Governments have a central role in creating a healthy food environment that enables people to adopt and maintain healthy dietary practices. Effective actions by policy-makers to create a healthy food environment include the following:

  • Creating coherence in national policies and investment plans – including trade, food and agricultural policies – to promote a healthy diet and protect public health through:
    • increasing incentives for producers and retailers to grow, use and sell fresh fruit and vegetables;
    • reducing incentives for the food industry to continue or increase production of processed foods containing high levels of saturated fats, trans-fats, free sugars and salt/sodium;
    • encouraging reformulation of food products to reduce the contents of saturated fats, trans-fats, free sugars and salt/sodium, with the goal of eliminating industrially-produced trans-fats;
    • implementing the WHO recommendations on the marketing of foods and non-alcoholic beverages to children;
    • establishing standards to foster healthy dietary practices through ensuring the availability of healthy, nutritious, safe and affordable foods in pre-schools, schools, other public institutions and the workplace;
    • exploring regulatory and voluntary instruments (e.g. marketing regulations and nutrition labelling policies), and economic incentives or disincentives (e.g. taxation and subsidies) to promote a healthy diet; and
    • encouraging transnational, national and local food services and catering outlets to improve the nutritional quality of their foods – ensuring the availability and affordability of healthy choices – and review portion sizes and
      pricing.
  • Encouraging consumer demand for healthy foods and meals through:
    • promoting consumer awareness of a healthy diet;
    • developing school policies and programmes that encourage children to adopt and maintain a healthy diet;
    • educating children, adolescents and adults about nutrition and healthy dietary practices;
    • encouraging culinary skills, including in children through schools;
    • supporting point-of-sale information, including through nutrition labelling that ensures accurate, standardized and comprehensible information on nutrient contents in foods (in line with the Codex Alimentarius Commission guidelines), with
      the addition of front-of-pack labelling to facilitate consumer understanding; and
    • providing nutrition and dietary counselling at primary health-care facilities.
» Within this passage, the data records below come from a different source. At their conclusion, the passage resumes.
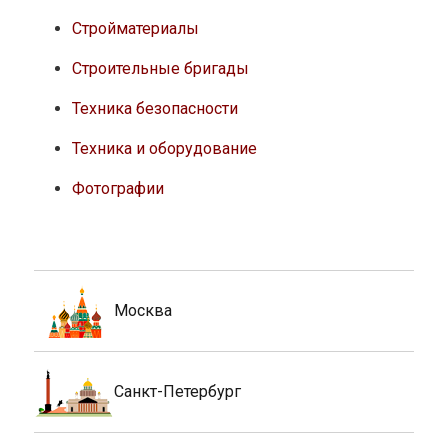
Стройматериалы
Строительные бригады
Техника безопасности
Техника и оборудование
Фотографии
Москва
Санкт-Петербург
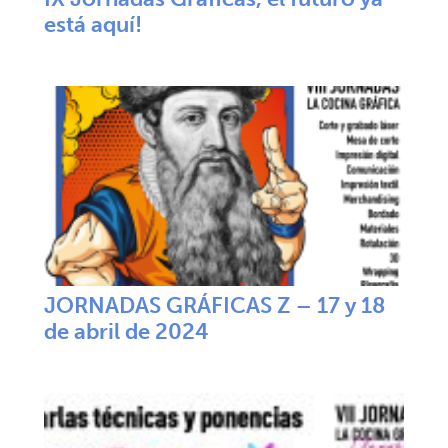
está aquí!
JORNADAS GRÁFICAS Z – 17 y 18
de abril de 2024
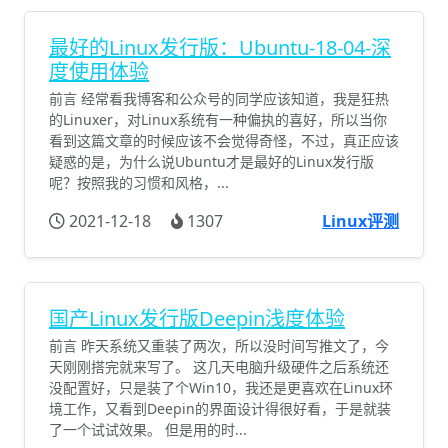
最好的Linux发行版：Ubuntu-18-04-深
度使用体验
前言 经常看我博客和公众号的同学应该知道，我是狂热
的Linuxer，对Linux系统有一种偏执的喜好，所以当你
看到这篇文章的时候应该不会觉得奇怪，不过，真正应该
疑惑的是，为什么说Ubuntu才是最好的Linux发行版
呢？按照我的习惯和风格，...
2021-12-18
1307
Linux评测
国产Linux发行版Deepin浅度体验
前言 昨天系统又重装了两次，所以没时间写推文了，今
天刚刚搭完就来写了。 这几天电脑升级硬件之后系统还
没配置好，只是装了个Win10，我还是更喜欢在Linux环
境工作，又看到Deepin的界面设计得很好看，于是就装
了一个试试效果。 但是用的时...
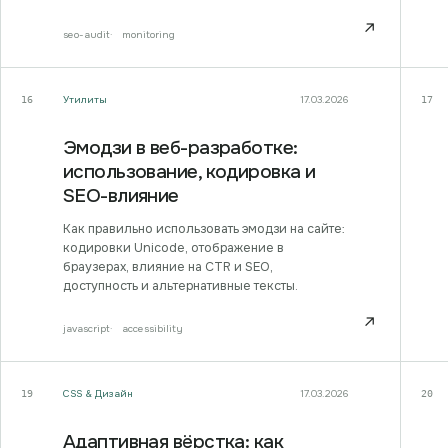
↗
seo-audit
monitoring
Утилиты
17.03.2026
16
17
Эмодзи в веб-разработке:
использование, кодировка и
SEO-влияние
Как правильно использовать эмодзи на сайте:
кодировки Unicode, отображение в
браузерах, влияние на CTR и SEO,
доступность и альтернативные тексты.
↗
javascript
accessibility
CSS & Дизайн
17.03.2026
19
20
Адаптивная вёрстка: как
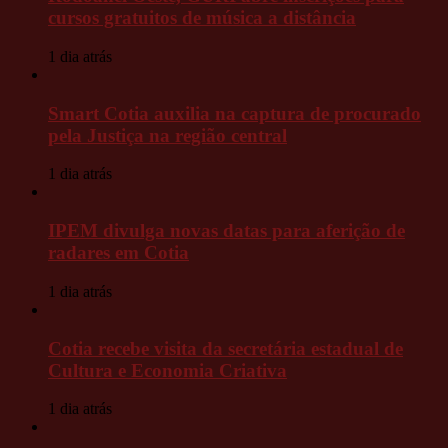
cursos gratuitos de música a distância
1 dia atrás
Smart Cotia auxilia na captura de procurado
pela Justiça na região central
1 dia atrás
IPEM divulga novas datas para aferição de
radares em Cotia
1 dia atrás
Cotia recebe visita da secretária estadual de
Cultura e Economia Criativa
1 dia atrás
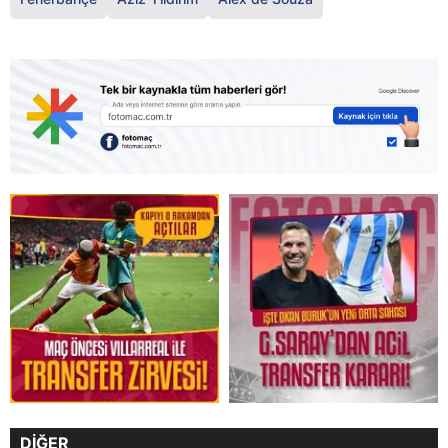
DİĞER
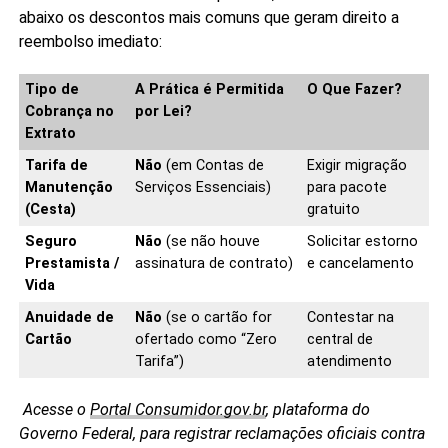
abaixo os descontos mais comuns que geram direito a
reembolso imediato:
Tipo de
A Prática é Permitida
O Que Fazer?
Cobrança no
por Lei?
Extrato
Tarifa de
Não
(em Contas de
Exigir migração
Manutenção
Serviços Essenciais)
para pacote
(Cesta)
gratuito
Seguro
Não
(se não houve
Solicitar estorno
Prestamista /
assinatura de contrato)
e cancelamento
Vida
Anuidade de
Não
(se o cartão for
Contestar na
Cartão
ofertado como “Zero
central de
Tarifa”)
atendimento
Acesse o
Portal Consumidor.gov.br
, plataforma do
Governo Federal, para registrar reclamações oficiais contra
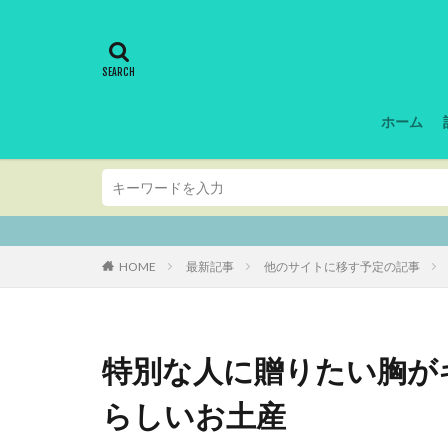
ホーム
シドニー・ニューサウ
HOME
最新記事
他のサイトに移す予定の記事
特別な人に贈りたい胸が
らしいお土産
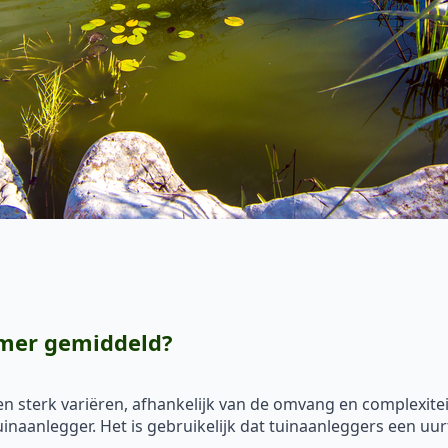
emer gemiddeld?
 sterk variëren, afhankelijk van de omvang en complexitei
tuinaanlegger. Het is gebruikelijk dat tuinaanleggers een uu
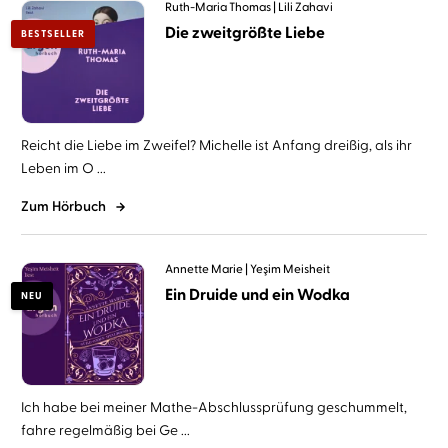
Ruth-Maria Thomas
Lili Zahavi
Die zweitgrößte Liebe
BESTSELLER
Reicht die Liebe im Zweifel? Michelle ist Anfang dreißig, als ihr
Leben im O ...
Zum Hörbuch
Annette Marie
Yeşim Meisheit
Ein Druide und ein Wodka
NEU
Ich habe bei meiner Mathe-Abschlussprüfung geschummelt,
fahre regelmäßig bei Ge ...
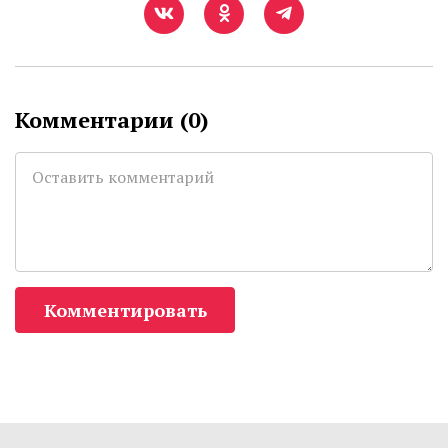
Комментарии (
0
)
Комментировать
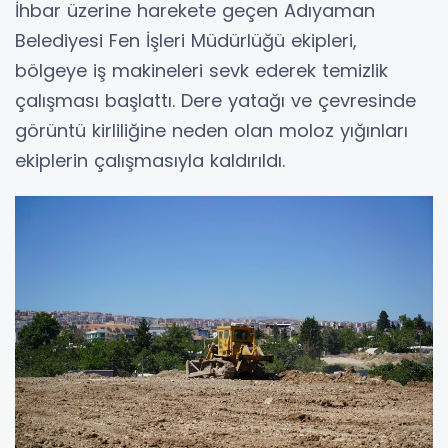
İhbar üzerine harekete geçen Adıyaman
Belediyesi Fen İşleri Müdürlüğü ekipleri,
bölgeye iş makineleri sevk ederek temizlik
çalışması başlattı. Dere yatağı ve çevresinde
görüntü kirliliğine neden olan moloz yığınları
ekiplerin çalışmasıyla kaldırıldı.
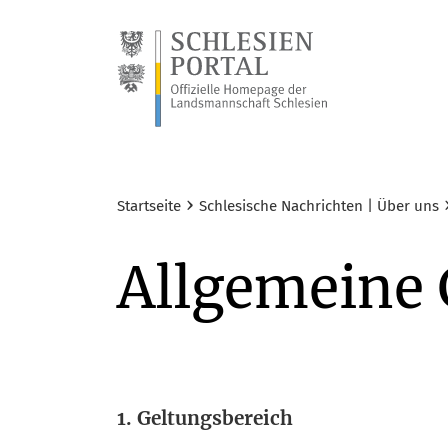
›
Startseite
Schlesische Nachrichten | Über uns
Allgemeine 
1. Gel­tungs­be­reich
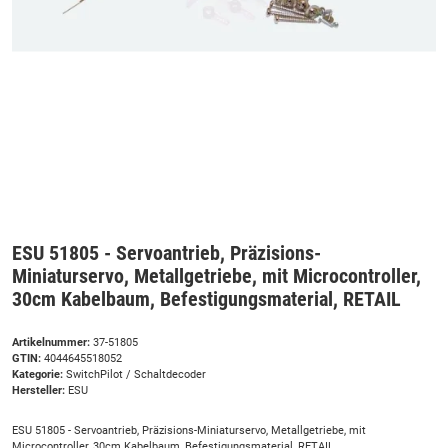
ESU 51805 - Servoantrieb, Präzisions-
Miniaturservo, Metallgetriebe, mit Microcontroller,
30cm Kabelbaum, Befestigungsmaterial, RETAIL
Artikelnummer:
37-51805
GTIN:
4044645518052
Kategorie:
SwitchPilot / Schaltdecoder
Hersteller:
ESU
ESU 51805 - Servoantrieb, Präzisions-Miniaturservo, Metallgetriebe, mit
Microcontroller, 30cm Kabelbaum, Befestigungsmaterial, RETAIL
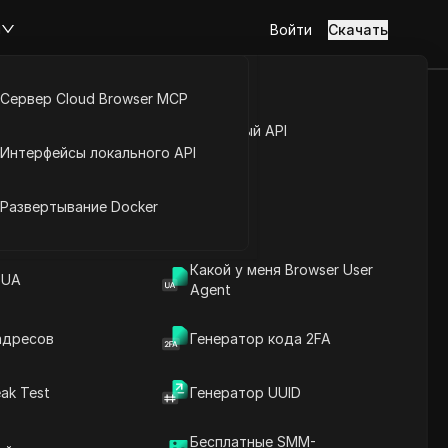
м
Войти
Скачать
Сервер Cloud Browser MCP
 Полное
туп к аккаунту
Открытый API
Интерфейсы локального API
м видео
йс расширений
Развертывание Docker
Задать вопросы
Какой у меня Browser User
 UA
Agent
Открыть в ChatGPT
Copy Link
Задайте вопросы об этой странице
адресов
Генератор кода 2FA
Открыть в Claude
ak Test
Генератор UUID
Задайте вопросы об этой странице
Бесплатные SMM-
Почему важны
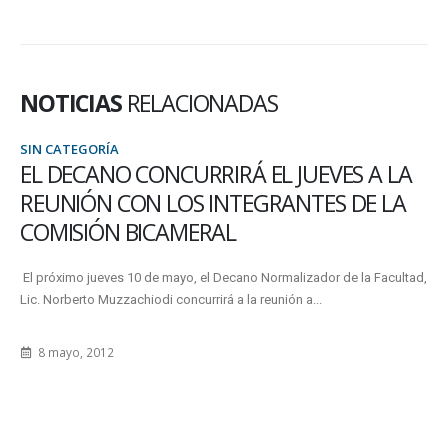
NOTICIAS
RELACIONADAS
SIN CATEGORÍA
EL DECANO CONCURRIRÁ EL JUEVES A LA
REUNIÓN CON LOS INTEGRANTES DE LA
COMISIÓN BICAMERAL
El próximo jueves 10 de mayo, el Decano Normalizador de la Facultad,
Lic. Norberto Muzzachiodi concurrirá a la reunión a...
8 mayo, 2012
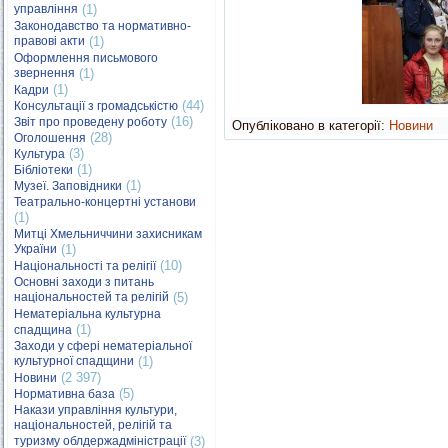
управління
(1)
Законодавство та нормативно-
правові акти
(1)
Оформлення письмового
звернення
(1)
(1)
Кадри
(44)
Консультації з громадськістю
(16)
Звіт про проведену роботу
Опубліковано в категорії:
Новини
(28)
Оголошення
(3)
Культура
(1)
Бібліотеки
(1)
Музеї. Заповідники
Театрально-концертні установи
(1)
Митці Хмельниччини захисникам
України
(1)
(10)
Національності та релігії
Основні заходи з питань
національностей та релігій
(5)
Нематеріальна культурна
(1)
спадщина
Заходи у сфері нематеріальної
культурної спадщини
(1)
(2 397)
Новини
(5)
Нормативна база
Накази управління культури,
національностей, релігій та
туризму облдержадміністрації
(3)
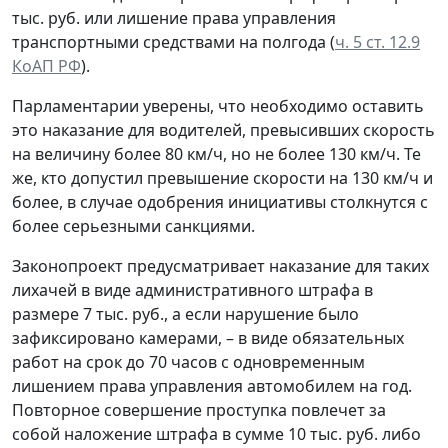
тыс. руб. или лишение права управления
транспортными средствами на полгода (
ч. 5 ст. 12.9
КоАП РФ
).
Парламентарии уверены, что необходимо оставить
это наказание для водителей, превысивших скорость
на величину более 80 км/ч, но не более 130 км/ч. Те
же, кто допустил превышение скорости на 130 км/ч и
более, в случае одобрения инициативы столкнутся с
более серьезными санкциями.
Законопроект предусматривает наказание для таких
лихачей в виде административного штрафа в
размере 7 тыс. руб., а если нарушение было
зафиксировано камерами, – в виде обязательных
работ на срок до 70 часов с одновременным
лишением права управления автомобилем на год.
Повторное совершение проступка повлечет за
собой наложение штрафа в сумме 10 тыс. руб. либо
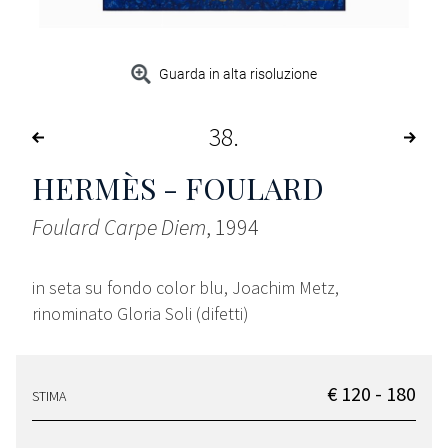
Guarda in alta risoluzione
38
HERMÈS - FOULARD
Foulard Carpe Diem
, 1994
in seta su fondo color blu, Joachim Metz,
rinominato Gloria Soli (difetti)
€ 120 - 180
STIMA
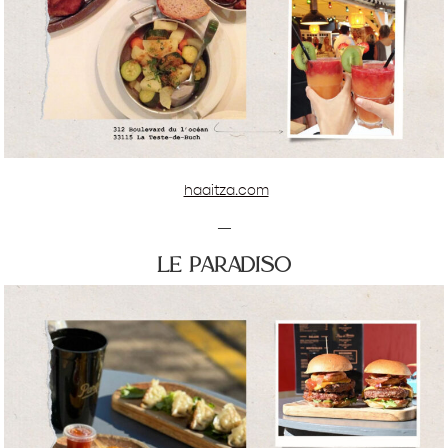
haaitza.com
—
le paradiso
  • Promoting appropriate infant and young child feeding practices through:
    • implementing the International Code of Marketing of Breast-milk Substitutes and subsequent relevant World Health Assembly resolutions;
    • implementing policies and practices to promote protection of working mothers; and
    • promoting, protecting and supporting breastfeeding in health services and the community, including through the Baby-friendly Hospital Initiative.